— Goal —
Copy out each of the following entries line for line, without altering any wording, spelling, or order.

================

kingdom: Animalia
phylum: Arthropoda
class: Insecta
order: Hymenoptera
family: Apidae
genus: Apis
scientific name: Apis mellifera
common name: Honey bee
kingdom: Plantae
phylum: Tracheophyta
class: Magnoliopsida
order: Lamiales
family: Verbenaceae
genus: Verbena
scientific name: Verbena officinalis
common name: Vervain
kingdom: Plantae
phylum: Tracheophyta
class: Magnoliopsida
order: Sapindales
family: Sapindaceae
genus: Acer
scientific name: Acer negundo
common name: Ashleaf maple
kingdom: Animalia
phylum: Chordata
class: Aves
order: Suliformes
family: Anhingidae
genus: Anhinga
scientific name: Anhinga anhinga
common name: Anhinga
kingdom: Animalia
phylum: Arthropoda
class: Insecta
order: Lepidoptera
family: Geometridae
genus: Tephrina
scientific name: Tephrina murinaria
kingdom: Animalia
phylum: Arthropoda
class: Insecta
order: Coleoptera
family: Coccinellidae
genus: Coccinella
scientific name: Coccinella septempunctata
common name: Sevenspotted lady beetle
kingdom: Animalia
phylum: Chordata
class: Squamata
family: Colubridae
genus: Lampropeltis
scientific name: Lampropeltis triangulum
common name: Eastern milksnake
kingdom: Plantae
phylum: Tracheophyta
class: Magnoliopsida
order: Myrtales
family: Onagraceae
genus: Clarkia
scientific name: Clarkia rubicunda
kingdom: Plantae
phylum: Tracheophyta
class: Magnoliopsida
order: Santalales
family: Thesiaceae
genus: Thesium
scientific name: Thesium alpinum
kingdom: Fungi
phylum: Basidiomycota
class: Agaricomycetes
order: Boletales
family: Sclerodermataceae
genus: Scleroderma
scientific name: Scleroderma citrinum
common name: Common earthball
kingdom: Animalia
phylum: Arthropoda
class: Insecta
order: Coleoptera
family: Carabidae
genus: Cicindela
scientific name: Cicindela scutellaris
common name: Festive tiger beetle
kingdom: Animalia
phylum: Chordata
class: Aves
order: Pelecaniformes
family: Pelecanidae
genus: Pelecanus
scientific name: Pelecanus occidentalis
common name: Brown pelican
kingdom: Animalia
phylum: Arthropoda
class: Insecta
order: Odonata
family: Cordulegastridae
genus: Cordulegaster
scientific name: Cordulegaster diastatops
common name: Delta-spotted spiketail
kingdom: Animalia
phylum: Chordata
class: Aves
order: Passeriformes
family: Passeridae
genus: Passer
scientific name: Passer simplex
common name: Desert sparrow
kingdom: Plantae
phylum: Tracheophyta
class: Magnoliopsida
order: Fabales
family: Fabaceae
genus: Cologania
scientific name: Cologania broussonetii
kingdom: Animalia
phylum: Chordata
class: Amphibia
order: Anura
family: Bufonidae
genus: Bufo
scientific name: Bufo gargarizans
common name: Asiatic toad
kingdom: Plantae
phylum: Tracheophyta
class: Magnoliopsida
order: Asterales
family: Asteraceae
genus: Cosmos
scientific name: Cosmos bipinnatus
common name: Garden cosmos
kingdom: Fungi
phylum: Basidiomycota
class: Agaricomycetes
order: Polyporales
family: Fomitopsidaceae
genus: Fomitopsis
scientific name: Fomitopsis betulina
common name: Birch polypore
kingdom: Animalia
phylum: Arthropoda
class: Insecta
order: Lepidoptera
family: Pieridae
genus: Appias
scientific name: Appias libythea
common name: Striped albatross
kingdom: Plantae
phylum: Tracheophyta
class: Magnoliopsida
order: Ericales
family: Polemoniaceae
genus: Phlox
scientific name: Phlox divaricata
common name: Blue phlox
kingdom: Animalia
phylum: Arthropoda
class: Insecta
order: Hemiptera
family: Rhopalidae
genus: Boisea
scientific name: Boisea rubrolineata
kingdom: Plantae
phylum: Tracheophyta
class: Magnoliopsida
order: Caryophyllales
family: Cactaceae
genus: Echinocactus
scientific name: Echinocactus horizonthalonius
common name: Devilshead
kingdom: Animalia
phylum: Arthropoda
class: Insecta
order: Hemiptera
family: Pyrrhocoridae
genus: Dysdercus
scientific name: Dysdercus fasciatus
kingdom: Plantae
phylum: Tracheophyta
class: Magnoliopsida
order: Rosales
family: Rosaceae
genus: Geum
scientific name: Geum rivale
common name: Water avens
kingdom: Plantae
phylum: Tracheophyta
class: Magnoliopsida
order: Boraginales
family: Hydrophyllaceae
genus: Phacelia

================

— Expected answer —
kingdom: Animalia
phylum: Arthropoda
class: Insecta
order: Hymenoptera
family: Apidae
genus: Apis
scientific name: Apis mellifera
common name: Honey bee
kingdom: Plantae
phylum: Tracheophyta
class: Magnoliopsida
order: Lamiales
family: Verbenaceae
genus: Verbena
scientific name: Verbena officinalis
common name: Vervain
kingdom: Plantae
phylum: Tracheophyta
class: Magnoliopsida
order: Sapindales
family: Sapindaceae
genus: Acer
scientific name: Acer negundo
common name: Ashleaf maple
kingdom: Animalia
phylum: Chordata
class: Aves
order: Suliformes
family: Anhingidae
genus: Anhinga
scientific name: Anhinga anhinga
common name: Anhinga
kingdom: Animalia
phylum: Arthropoda
class: Insecta
order: Lepidoptera
family: Geometridae
genus: Tephrina
scientific name: Tephrina murinaria
kingdom: Animalia
phylum: Arthropoda
class: Insecta
order: Coleoptera
family: Coccinellidae
genus: Coccinella
scientific name: Coccinella septempunctata
common name: Sevenspotted lady beetle
kingdom: Animalia
phylum: Chordata
class: Squamata
family: Colubridae
genus: Lampropeltis
scientific name: Lampropeltis triangulum
common name: Eastern milksnake
kingdom: Plantae
phylum: Tracheophyta
class: Magnoliopsida
order: Myrtales
family: Onagraceae
genus: Clarkia
scientific name: Clarkia rubicunda
kingdom: Plantae
phylum: Tracheophyta
class: Magnoliopsida
order: Santalales
family: Thesiaceae
genus: Thesium
scientific name: Thesium alpinum
kingdom: Fungi
phylum: Basidiomycota
class: Agaricomycetes
order: Boletales
family: Sclerodermataceae
genus: Scleroderma
scientific name: Scleroderma citrinum
common name: Common earthball
kingdom: Animalia
phylum: Arthropoda
class: Insecta
order: Coleoptera
family: Carabidae
genus: Cicindela
scientific name: Cicindela scutellaris
common name: Festive tiger beetle
kingdom: Animalia
phylum: Chordata
class: Aves
order: Pelecaniformes
family: Pelecanidae
genus: Pelecanus
scientific name: Pelecanus occidentalis
common name: Brown pelican
kingdom: Animalia
phylum: Arthropoda
class: Insecta
order: Odonata
family: Cordulegastridae
genus: Cordulegaster
scientific name: Cordulegaster diastatops
common name: Delta-spotted spiketail
kingdom: Animalia
phylum: Chordata
class: Aves
order: Passeriformes
family: Passeridae
genus: Passer
scientific name: Passer simplex
common name: Desert sparrow
kingdom: Plantae
phylum: Tracheophyta
class: Magnoliopsida
order: Fabales
family: Fabaceae
genus: Cologania
scientific name: Cologania broussonetii
kingdom: Animalia
phylum: Chordata
class: Amphibia
order: Anura
family: Bufonidae
genus: Bufo
scientific name: Bufo gargarizans
common name: Asiatic toad
kingdom: Plantae
phylum: Tracheophyta
class: Magnoliopsida
order: Asterales
family: Asteraceae
genus: Cosmos
scientific name: Cosmos bipinnatus
common name: Garden cosmos
kingdom: Fungi
phylum: Basidiomycota
class: Agaricomycetes
order: Polyporales
family: Fomitopsidaceae
genus: Fomitopsis
scientific name: Fomitopsis betulina
common name: Birch polypore
kingdom: Animalia
phylum: Arthropoda
class: Insecta
order: Lepidoptera
family: Pieridae
genus: Appias
scientific name: Appias libythea
common name: Striped albatross
kingdom: Plantae
phylum: Tracheophyta
class: Magnoliopsida
order: Ericales
family: Polemoniaceae
genus: Phlox
scientific name: Phlox divaricata
common name: Blue phlox
kingdom: Animalia
phylum: Arthropoda
class: Insecta
order: Hemiptera
family: Rhopalidae
genus: Boisea
scientific name: Boisea rubrolineata
kingdom: Plantae
phylum: Tracheophyta
class: Magnoliopsida
order: Caryophyllales
family: Cactaceae
genus: Echinocactus
scientific name: Echinocactus horizonthalonius
common name: Devilshead
kingdom: Animalia
phylum: Arthropoda
class: Insecta
order: Hemiptera
family: Pyrrhocoridae
genus: Dysdercus
scientific name: Dysdercus fasciatus
kingdom: Plantae
phylum: Tracheophyta
class: Magnoliopsida
order: Rosales
family: Rosaceae
genus: Geum
scientific name: Geum rivale
common name: Water avens
kingdom: Plantae
phylum: Tracheophyta
class: Magnoliopsida
order: Boraginales
family: Hydrophyllaceae
genus: Phacelia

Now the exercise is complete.